There is such beauty in this book. The tone of the text is wistful and wondering, inviting the reader along on the adventure. It is a journey of opening up, of finding new friends who warm you when the wind blows and who surprise and delight you. It is a book of knowing the truth but not being quite ready to face it yet. The illustrations are a play of dark and light. They fill the pages right to the edge, deep blue and full of nature and movement. They are stunningly lovely, unique and emotional. A very special book that is soulful and moving. Appropriate for ages 6-9. (Reviewed from library copy.)

My Little Fox by Rick Chrustowski

My Little Fox by Rick Chrustowski

My Little Fox by Rick Chrustowski (9781481469616, Amazon)

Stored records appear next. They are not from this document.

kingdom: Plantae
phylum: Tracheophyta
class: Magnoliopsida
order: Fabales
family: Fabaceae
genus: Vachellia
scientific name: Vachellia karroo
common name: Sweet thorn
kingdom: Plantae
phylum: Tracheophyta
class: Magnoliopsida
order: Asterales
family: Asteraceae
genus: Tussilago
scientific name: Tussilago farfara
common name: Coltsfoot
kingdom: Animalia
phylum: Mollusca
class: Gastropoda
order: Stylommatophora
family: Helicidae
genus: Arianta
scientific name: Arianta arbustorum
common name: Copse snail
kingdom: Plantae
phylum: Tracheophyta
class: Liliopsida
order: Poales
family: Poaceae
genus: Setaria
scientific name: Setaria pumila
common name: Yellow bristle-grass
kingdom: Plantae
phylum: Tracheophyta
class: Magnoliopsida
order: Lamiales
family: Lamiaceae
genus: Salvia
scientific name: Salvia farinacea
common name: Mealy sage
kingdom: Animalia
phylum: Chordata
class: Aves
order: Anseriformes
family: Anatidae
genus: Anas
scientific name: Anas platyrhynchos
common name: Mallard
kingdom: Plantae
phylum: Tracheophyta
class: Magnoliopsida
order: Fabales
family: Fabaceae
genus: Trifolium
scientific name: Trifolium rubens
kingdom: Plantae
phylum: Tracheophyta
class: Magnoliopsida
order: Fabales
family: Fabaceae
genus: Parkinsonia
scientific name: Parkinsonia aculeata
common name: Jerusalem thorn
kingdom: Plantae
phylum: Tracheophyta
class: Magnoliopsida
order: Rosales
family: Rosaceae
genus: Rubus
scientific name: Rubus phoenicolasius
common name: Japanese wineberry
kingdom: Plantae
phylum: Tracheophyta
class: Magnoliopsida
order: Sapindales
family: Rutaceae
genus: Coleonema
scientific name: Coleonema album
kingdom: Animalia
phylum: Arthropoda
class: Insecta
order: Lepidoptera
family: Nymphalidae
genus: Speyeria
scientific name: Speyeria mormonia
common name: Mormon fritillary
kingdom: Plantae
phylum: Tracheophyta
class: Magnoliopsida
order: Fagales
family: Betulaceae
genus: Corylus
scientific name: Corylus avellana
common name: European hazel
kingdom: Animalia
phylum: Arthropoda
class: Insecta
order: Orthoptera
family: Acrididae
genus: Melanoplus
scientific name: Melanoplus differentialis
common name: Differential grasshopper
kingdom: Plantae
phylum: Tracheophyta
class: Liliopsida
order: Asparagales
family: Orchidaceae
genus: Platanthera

Mama Fox watches closely over her little fox as he heads outside for the first time. When he is scared at first, she reassures him that she will always be nearby. Little Fox discovers the wonder of water in both rain and a pond. Sunny summer days have him frolicking in the flowery meadow. In the fall, he hops into the fallen leaves. Winter snow shows his footprints. As another year begins, it’s time for him to head off on his own. Even then, his mother will be close.

Chrustowski notes in his blurb on the book jacket that he discovered a fox den in Minneapolis one day and returned regularly to try to catch a glimpse of the foxes. Finally seeing one is the inspiration for this picture book. That inspiration shows as a real reverence for these animals is clear. The book is a celebration of maternal love and also of giving youngsters the freedom to explore and discover on their own. Mama Fox doesn’t rescue Little Fox at all, rather being nearby to encourage.

The illustrations in the picture book are done watercolor and pastel pencil. They have a deep richness of color that works well with the wooded setting. Chrustowski has used the illustrations to show different words in his rhymes. The words are made of leaves, mushrooms, the sun and pond weeds. This ties the words directly to the images and adds a playful touch.

A lovely look at maternal love and childhood play. Appropriate for ages 2-4.

Reviewed from copy received from Beach Lane Books.